# GOAL OF THE EXERCISE
The expected answer is the set of lines in the data below between the line holding "tissue box: present" and the line holding "dish sponge: present", inclusive, written out exactly.

(Scene change detection data)

- - -

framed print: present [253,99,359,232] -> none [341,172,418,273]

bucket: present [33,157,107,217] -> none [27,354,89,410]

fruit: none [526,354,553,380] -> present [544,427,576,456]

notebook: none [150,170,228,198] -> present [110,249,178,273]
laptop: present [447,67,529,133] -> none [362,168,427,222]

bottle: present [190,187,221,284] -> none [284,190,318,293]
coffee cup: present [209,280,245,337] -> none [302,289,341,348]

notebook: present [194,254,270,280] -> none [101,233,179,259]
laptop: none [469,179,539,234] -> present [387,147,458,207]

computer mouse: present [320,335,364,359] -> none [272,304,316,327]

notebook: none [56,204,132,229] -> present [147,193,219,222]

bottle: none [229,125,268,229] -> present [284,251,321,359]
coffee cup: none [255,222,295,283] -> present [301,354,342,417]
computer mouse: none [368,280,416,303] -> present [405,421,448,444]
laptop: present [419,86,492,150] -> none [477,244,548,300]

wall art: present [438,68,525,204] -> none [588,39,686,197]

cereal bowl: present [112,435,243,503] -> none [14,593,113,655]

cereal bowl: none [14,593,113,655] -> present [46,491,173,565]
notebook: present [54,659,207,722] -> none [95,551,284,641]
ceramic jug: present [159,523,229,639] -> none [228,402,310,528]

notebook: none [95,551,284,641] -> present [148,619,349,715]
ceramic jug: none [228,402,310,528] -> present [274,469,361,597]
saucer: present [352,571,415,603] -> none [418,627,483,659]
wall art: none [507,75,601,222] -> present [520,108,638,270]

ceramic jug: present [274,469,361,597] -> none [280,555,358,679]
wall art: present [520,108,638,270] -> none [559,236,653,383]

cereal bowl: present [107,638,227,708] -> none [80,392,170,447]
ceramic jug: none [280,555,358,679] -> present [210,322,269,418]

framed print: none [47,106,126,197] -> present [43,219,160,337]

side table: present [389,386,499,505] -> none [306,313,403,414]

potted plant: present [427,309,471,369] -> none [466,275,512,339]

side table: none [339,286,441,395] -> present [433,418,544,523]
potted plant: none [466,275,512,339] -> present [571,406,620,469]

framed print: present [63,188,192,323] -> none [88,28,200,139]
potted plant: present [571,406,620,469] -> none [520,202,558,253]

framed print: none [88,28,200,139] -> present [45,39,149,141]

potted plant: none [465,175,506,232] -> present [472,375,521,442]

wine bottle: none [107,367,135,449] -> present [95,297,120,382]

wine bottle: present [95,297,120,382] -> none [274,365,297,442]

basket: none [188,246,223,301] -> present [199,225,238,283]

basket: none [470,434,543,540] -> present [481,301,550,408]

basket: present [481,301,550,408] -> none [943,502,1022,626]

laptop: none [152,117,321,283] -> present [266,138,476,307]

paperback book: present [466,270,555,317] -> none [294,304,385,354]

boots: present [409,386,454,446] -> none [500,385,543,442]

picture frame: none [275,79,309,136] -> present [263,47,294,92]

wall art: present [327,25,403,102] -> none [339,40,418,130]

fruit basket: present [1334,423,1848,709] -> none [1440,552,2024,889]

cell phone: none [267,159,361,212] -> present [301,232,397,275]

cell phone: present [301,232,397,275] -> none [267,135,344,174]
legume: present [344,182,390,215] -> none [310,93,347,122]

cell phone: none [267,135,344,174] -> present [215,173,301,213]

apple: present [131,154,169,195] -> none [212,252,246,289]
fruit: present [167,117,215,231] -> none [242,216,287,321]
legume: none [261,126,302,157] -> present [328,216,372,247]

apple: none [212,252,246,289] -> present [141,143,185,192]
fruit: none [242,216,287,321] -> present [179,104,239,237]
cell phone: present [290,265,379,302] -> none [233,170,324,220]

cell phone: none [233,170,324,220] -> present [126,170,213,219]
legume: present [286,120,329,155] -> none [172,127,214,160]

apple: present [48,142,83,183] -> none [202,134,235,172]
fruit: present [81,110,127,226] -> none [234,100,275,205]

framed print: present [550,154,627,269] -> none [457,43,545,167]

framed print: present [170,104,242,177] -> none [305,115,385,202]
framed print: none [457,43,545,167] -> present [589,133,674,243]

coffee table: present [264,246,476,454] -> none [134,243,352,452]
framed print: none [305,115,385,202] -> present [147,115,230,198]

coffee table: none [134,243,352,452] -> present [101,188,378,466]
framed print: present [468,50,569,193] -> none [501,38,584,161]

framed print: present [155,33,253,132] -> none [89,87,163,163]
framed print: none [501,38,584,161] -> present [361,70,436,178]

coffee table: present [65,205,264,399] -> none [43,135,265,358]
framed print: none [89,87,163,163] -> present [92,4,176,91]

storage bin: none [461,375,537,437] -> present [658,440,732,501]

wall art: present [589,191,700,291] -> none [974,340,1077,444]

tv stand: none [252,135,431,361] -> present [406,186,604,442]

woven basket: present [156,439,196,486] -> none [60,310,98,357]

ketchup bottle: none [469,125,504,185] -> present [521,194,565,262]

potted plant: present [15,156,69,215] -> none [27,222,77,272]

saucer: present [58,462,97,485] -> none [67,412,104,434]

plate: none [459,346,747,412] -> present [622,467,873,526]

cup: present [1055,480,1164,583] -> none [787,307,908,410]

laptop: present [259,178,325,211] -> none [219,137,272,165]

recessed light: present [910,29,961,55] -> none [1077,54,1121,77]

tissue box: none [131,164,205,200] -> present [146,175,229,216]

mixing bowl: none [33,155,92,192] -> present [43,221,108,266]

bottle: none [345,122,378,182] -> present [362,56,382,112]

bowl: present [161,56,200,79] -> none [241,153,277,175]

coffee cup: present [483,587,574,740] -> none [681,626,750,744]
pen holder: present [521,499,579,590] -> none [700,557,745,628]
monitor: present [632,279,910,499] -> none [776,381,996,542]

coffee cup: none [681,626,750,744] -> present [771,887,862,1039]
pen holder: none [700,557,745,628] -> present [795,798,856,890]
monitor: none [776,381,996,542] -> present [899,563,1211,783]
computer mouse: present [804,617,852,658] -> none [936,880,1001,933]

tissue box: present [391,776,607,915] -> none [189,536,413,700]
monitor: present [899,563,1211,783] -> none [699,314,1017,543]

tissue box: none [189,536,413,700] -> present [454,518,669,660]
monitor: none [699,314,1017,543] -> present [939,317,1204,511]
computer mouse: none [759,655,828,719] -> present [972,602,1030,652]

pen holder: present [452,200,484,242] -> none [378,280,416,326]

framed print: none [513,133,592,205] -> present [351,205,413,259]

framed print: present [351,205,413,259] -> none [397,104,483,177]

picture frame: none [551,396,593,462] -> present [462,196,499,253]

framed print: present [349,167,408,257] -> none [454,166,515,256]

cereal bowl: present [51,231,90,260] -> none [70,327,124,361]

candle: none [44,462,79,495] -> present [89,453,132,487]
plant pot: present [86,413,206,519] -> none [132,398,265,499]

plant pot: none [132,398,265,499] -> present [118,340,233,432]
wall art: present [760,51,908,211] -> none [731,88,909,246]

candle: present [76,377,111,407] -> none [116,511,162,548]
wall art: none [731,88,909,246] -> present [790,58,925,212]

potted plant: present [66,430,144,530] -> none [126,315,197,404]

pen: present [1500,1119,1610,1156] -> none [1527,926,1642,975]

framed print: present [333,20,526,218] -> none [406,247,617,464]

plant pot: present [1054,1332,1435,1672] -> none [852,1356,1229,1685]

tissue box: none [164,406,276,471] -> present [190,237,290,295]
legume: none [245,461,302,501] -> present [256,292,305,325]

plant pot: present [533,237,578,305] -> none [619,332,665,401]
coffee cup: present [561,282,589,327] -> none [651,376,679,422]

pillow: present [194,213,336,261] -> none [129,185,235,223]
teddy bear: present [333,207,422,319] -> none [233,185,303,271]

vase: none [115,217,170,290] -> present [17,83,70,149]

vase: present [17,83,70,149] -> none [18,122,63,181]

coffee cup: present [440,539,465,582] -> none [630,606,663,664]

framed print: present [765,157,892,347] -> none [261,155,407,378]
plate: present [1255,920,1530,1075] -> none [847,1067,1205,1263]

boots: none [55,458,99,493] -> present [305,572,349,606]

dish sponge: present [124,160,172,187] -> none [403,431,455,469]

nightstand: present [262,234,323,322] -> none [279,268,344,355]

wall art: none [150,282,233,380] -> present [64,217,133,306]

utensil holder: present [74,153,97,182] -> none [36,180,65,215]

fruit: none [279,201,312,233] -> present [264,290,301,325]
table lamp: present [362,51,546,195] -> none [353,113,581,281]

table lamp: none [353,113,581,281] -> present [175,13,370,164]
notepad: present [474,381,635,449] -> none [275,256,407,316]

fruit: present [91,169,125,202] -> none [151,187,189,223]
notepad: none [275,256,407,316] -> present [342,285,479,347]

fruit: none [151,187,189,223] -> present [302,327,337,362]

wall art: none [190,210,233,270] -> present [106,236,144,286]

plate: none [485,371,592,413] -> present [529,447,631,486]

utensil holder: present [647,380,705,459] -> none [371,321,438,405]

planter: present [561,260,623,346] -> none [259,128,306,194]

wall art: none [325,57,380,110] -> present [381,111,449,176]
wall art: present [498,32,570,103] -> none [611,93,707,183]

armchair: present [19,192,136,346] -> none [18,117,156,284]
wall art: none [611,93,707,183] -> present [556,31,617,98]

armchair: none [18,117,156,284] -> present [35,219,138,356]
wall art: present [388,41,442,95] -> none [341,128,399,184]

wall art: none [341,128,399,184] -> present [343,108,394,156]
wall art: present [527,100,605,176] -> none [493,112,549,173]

- - -

# WRITTEN ANSWER
tissue box: present [391,776,607,915] -> none [189,536,413,700]
monitor: present [899,563,1211,783] -> none [699,314,1017,543]

tissue box: none [189,536,413,700] -> present [454,518,669,660]
monitor: none [699,314,1017,543] -> present [939,317,1204,511]
computer mouse: none [759,655,828,719] -> present [972,602,1030,652]

pen holder: present [452,200,484,242] -> none [378,280,416,326]

framed print: none [513,133,592,205] -> present [351,205,413,259]

framed print: present [351,205,413,259] -> none [397,104,483,177]

picture frame: none [551,396,593,462] -> present [462,196,499,253]

framed print: present [349,167,408,257] -> none [454,166,515,256]

cereal bowl: present [51,231,90,260] -> none [70,327,124,361]

candle: none [44,462,79,495] -> present [89,453,132,487]
plant pot: present [86,413,206,519] -> none [132,398,265,499]

plant pot: none [132,398,265,499] -> present [118,340,233,432]
wall art: present [760,51,908,211] -> none [731,88,909,246]

candle: present [76,377,111,407] -> none [116,511,162,548]
wall art: none [731,88,909,246] -> present [790,58,925,212]

potted plant: present [66,430,144,530] -> none [126,315,197,404]

pen: present [1500,1119,1610,1156] -> none [1527,926,1642,975]

framed print: present [333,20,526,218] -> none [406,247,617,464]

plant pot: present [1054,1332,1435,1672] -> none [852,1356,1229,1685]

tissue box: none [164,406,276,471] -> present [190,237,290,295]
legume: none [245,461,302,501] -> present [256,292,305,325]

plant pot: present [533,237,578,305] -> none [619,332,665,401]
coffee cup: present [561,282,589,327] -> none [651,376,679,422]

pillow: present [194,213,336,261] -> none [129,185,235,223]
teddy bear: present [333,207,422,319] -> none [233,185,303,271]

vase: none [115,217,170,290] -> present [17,83,70,149]

vase: present [17,83,70,149] -> none [18,122,63,181]

coffee cup: present [440,539,465,582] -> none [630,606,663,664]

framed print: present [765,157,892,347] -> none [261,155,407,378]
plate: present [1255,920,1530,1075] -> none [847,1067,1205,1263]

boots: none [55,458,99,493] -> present [305,572,349,606]

dish sponge: present [124,160,172,187] -> none [403,431,455,469]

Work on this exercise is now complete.